**ACTION ITEM**
Below are entries. Reproduce exactly the lines between the line holding "right front paw: (167, 561)" and the line holding "right back paw: (128, 466)", inclusive, and only those.

**EXERCISE INPUT**
◇ ◇ ◇ ◇ ◇
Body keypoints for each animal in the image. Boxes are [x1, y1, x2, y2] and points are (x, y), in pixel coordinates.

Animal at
◇ ◇ ◇ ◇ ◇
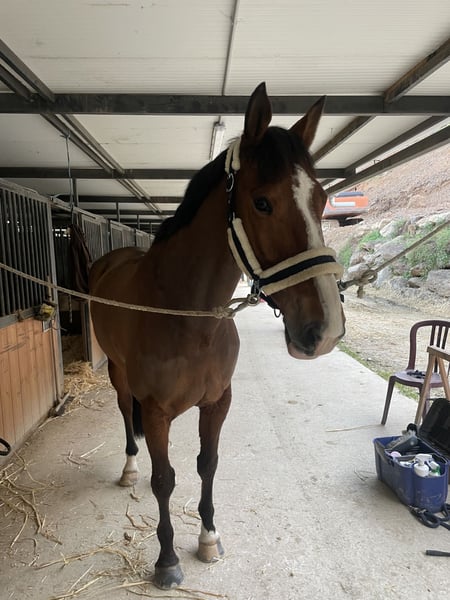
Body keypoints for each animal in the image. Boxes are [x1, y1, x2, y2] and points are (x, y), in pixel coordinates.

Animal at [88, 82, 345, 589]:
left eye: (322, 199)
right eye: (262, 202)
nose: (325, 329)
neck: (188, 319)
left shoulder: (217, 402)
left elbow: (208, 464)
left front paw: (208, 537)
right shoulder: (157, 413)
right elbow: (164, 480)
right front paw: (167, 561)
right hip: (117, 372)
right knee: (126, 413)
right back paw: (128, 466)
◇ ◇ ◇ ◇ ◇
**TASK OUTPUT**
right front paw: (167, 561)
right hip: (117, 372)
right knee: (126, 413)
right back paw: (128, 466)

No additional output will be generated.